At a time when major search engines are reducing the amount of data available to advertisers and agencies implementing paid and/or organic search marketing strategies, a unique source is stepping forward to fill the void. More significantly, that source — user-centric analytics firm Jumpshot — is looking at the world of search not from the point of view of engines, agencies or third-party analytics firms, but from the perspective of actual users.

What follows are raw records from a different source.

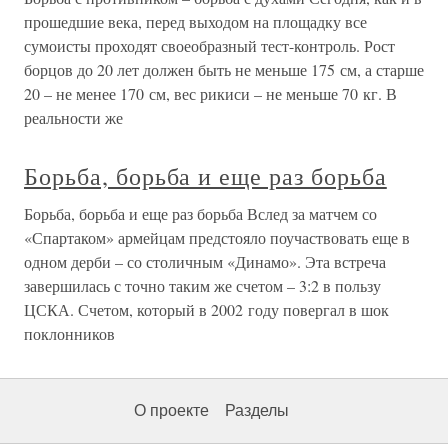
прошедшие века, перед выходом на площадку все
сумоисты проходят своеобразный тест-контроль. Рост
борцов до 20 лет должен быть не меньше 175 см, а старше
20 – не менее 170 см, вес рикиси – не меньше 70 кг. В
реальности же
Борьба, борьба и еще раз борьба
Борьба, борьба и еще раз борьба Вслед за матчем со
«Спартаком» армейцам предстояло поучаствовать еще в
одном дерби – со столичным «Динамо». Эта встреча
завершилась с точно таким же счетом – 3:2 в пользу
ЦСКА. Счетом, который в 2002 году повергал в шок
поклонников
О проекте
Разделы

Jumpshot, which claims a panel of 115 million digital media users, may be the biggest installed base of consumers outside of mega digital media platforms such as Google, Facebook, etc. But unlike those platforms that view users’ behaviors from the optics of their own interactions and business interests, Jumpshot looks at their behaviors agnostically to understand their overall digital media behavior. To date, Jumpshot has applied this mainly to analyzing their use of Internet sites and mobile applications, but with its new Jumpshot Elite service, it is turning its spotlight onto an increasingly dark segment of digital marketing: search.

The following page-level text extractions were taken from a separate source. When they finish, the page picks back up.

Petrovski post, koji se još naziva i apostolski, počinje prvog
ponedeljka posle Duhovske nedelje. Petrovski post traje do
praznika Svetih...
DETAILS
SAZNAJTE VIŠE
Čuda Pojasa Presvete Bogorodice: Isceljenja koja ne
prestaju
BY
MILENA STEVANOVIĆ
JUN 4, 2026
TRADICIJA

“Ever since search engines encrypted search results, marketers have been in the dark about keywords, impacting not only the insight into their own search investments, but also their ability to unearth high converting keywords for their competitors,” explains Deren Baker, CEO of Jumpshot. Baker was referring to moves by Google, Microsoft’s Bing, and others to eliminate the amount of personally identifiable data available in organic search results, and to dramatically reduce the amount available in paid search campaigns, ostensibly out of concern for consumers.
While Baker didn’t go so far as to say the reduction user data has given the major search engines more control over the search marketplace, he said Jumpshot saw it as a window of opportunity for introducing a product based on a big, robust sample of actual digital media users — both online and via mobile Web and applications.

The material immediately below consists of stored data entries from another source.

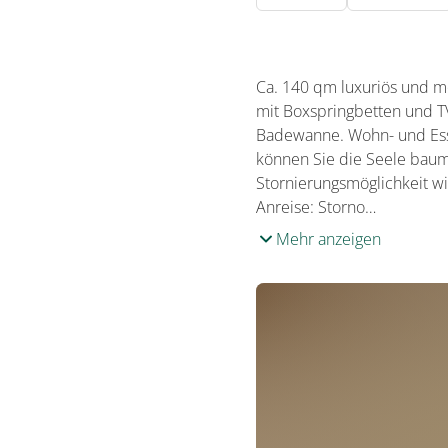
Ca. 140 qm luxuriös und m
mit Boxspringbetten und T
Badewanne. Wohn- und Essz
können Sie die Seele baum
Stornierungsmöglichkeit wie
Anreise: Storno…
Mehr anzeigen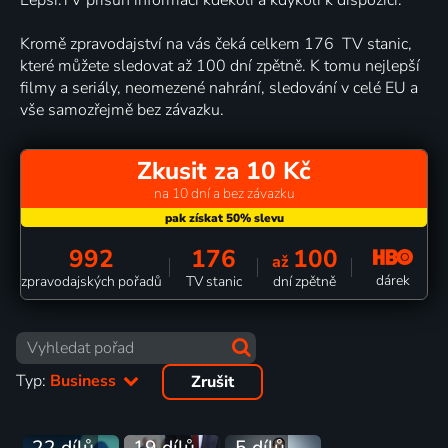
Kromě zpravodajství na vás čeká celkem 176 TV stanic,
které můžete sledovat až 100 dní zpětně. K tomu nejlepší
filmy a seriály, neomezené nahrání, sledování v celé EU a
vše samozřejmě bez závazku.
Zkusit za 10 Kč
na 10 dní a bez závazku
992
176
100
až
dárek
zpravodajských pořadů
TV stanic
dní zpětně
Typ:
Business
Zrušit
22 dílů
19 dílů
5 dílů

Importantly, Jumpshot can also analyze consumer segments based on historical media-planning criteria, because a segment of its panel also completes the same kind of consumer surveys used by other major syndicated media-planning research providers, except that they are also tied to their Web browsing, search and mobile application behaviors.
As a result, Jumpshot’s new search product can analyze actual user-generated search queries tied to actual conversions and other consumer digital media behaviors, based on “real people with nothing inferred,” says Baker.This compares with other keyword search tools that generate data via Google’s AdWords API or rely on bots that utilized implied metrics. The new search database goes back 13 months and will build over time.